TASK INSTRUCTIONS >> Copy the lines below, beginning with the one that contains "right eye: (340, 549)" and continuing through the final line, exactly as written and with no other lines.

Human keypoint data
'''

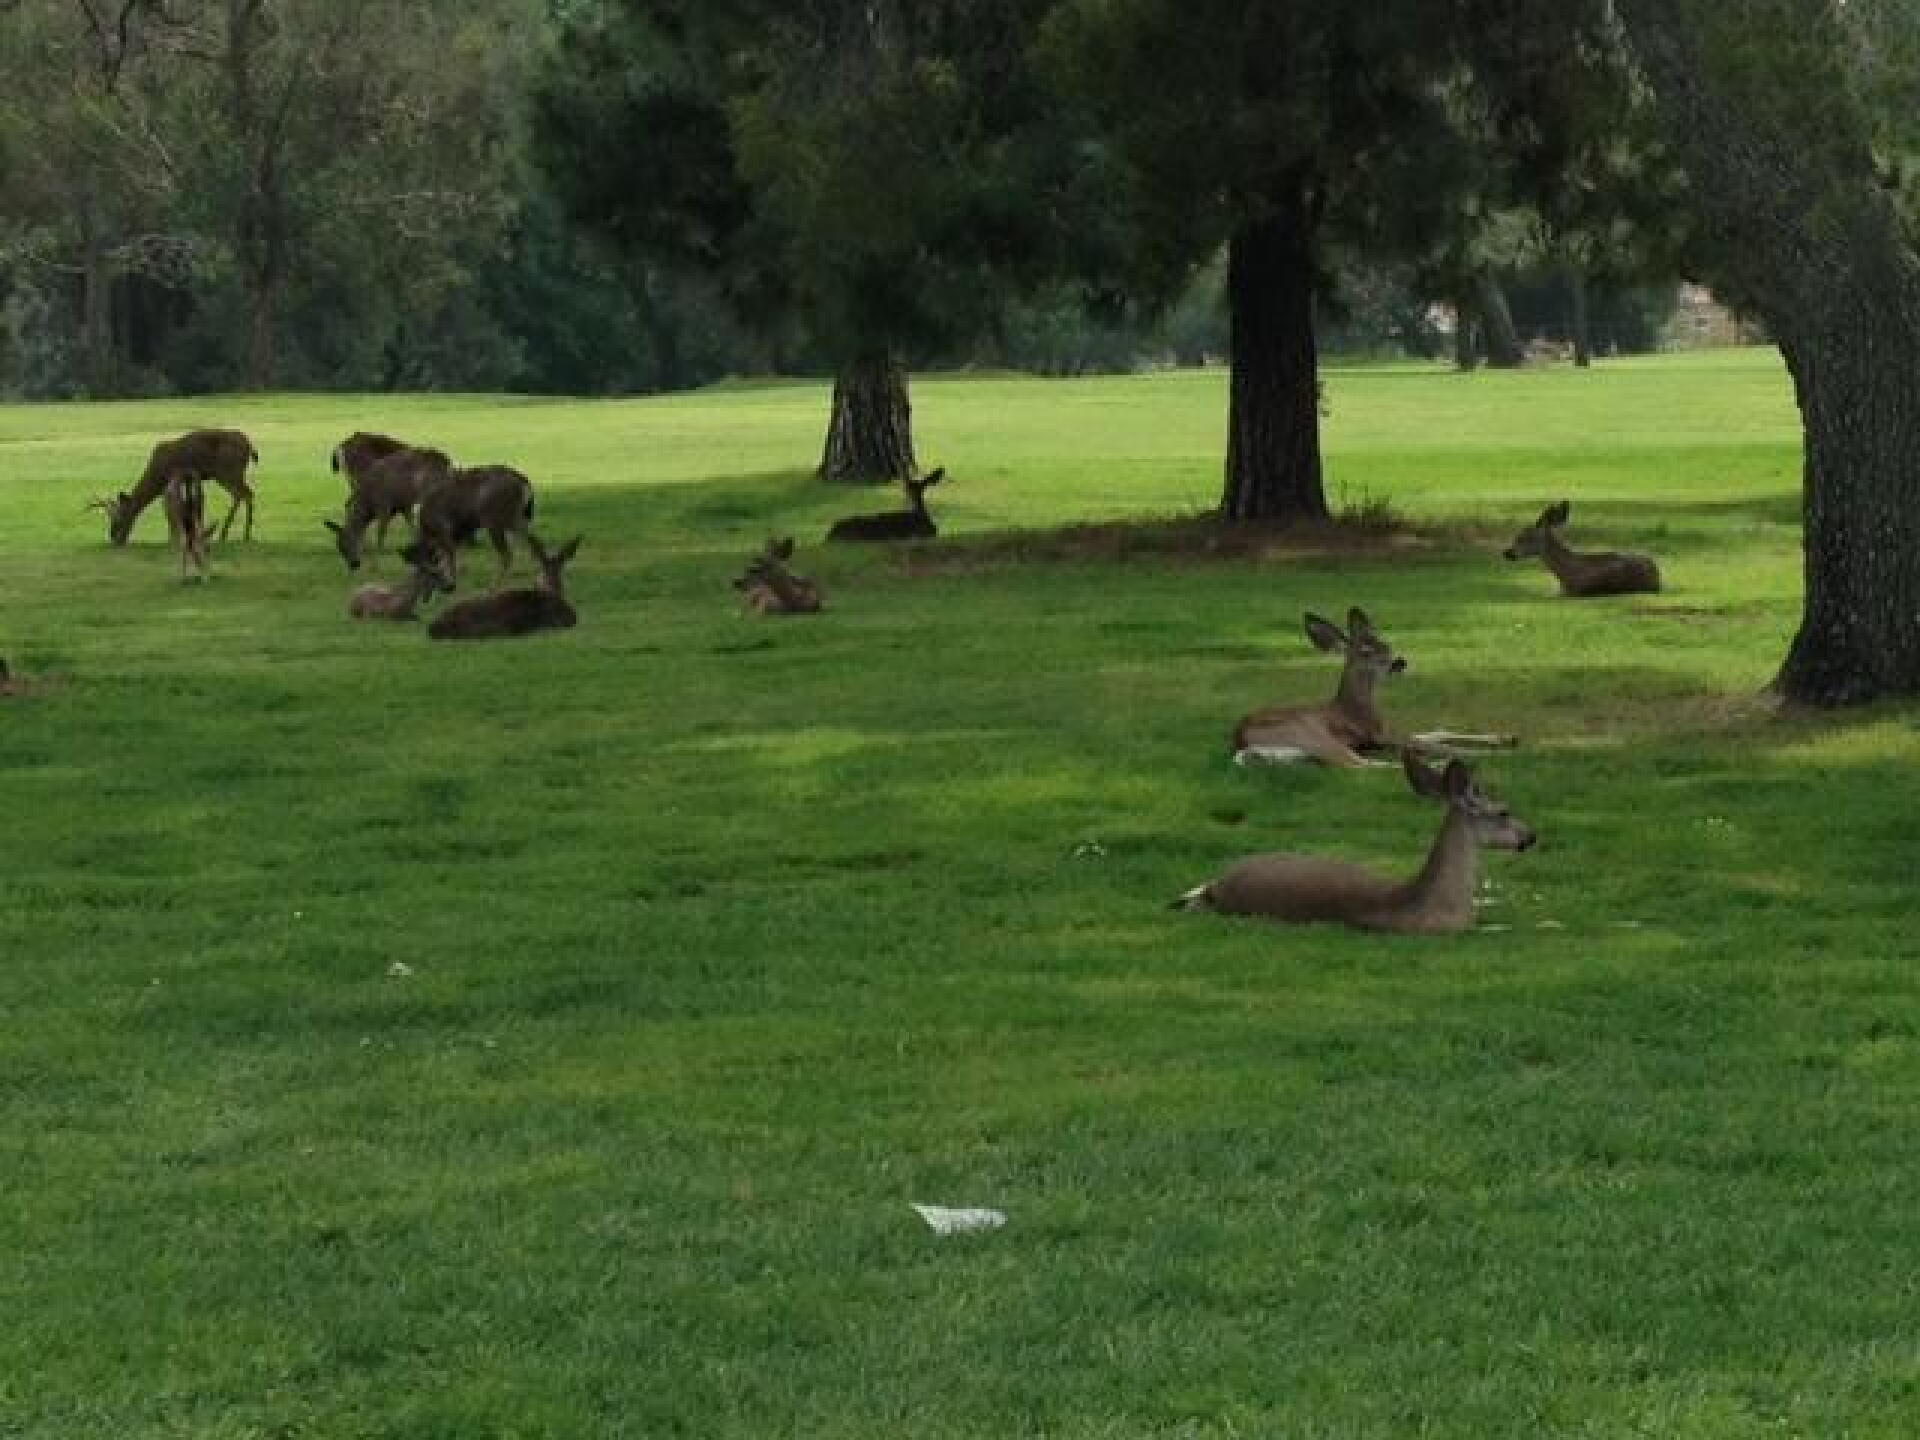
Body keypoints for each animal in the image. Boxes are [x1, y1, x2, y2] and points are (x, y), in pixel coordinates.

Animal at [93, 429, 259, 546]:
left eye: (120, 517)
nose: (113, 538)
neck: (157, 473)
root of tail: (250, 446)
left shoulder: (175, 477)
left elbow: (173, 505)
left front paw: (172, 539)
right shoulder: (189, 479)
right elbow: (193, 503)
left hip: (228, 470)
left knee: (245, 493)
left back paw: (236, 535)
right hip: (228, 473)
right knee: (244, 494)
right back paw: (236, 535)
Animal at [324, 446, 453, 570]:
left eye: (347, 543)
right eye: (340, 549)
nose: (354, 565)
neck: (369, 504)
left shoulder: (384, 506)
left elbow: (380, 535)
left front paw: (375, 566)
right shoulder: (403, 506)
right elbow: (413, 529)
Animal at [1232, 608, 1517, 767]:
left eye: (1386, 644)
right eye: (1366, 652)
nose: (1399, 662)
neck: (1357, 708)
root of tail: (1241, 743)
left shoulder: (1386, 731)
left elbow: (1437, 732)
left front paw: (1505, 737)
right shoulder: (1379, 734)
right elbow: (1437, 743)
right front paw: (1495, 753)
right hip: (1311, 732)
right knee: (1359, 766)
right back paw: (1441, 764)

'''

EXERCISE SOLUTION >>
right eye: (340, 549)
nose: (354, 565)
neck: (369, 504)
left shoulder: (384, 506)
left elbow: (380, 535)
left front paw: (375, 566)
right shoulder: (403, 506)
right elbow: (413, 529)
Animal at [1232, 608, 1517, 767]:
left eye: (1386, 644)
right eye: (1366, 652)
nose: (1399, 662)
neck: (1357, 708)
root of tail: (1241, 743)
left shoulder: (1386, 731)
left elbow: (1437, 732)
left front paw: (1505, 737)
right shoulder: (1379, 734)
right elbow: (1437, 743)
right front paw: (1495, 753)
right hip: (1311, 732)
right knee: (1359, 766)
right back paw: (1441, 764)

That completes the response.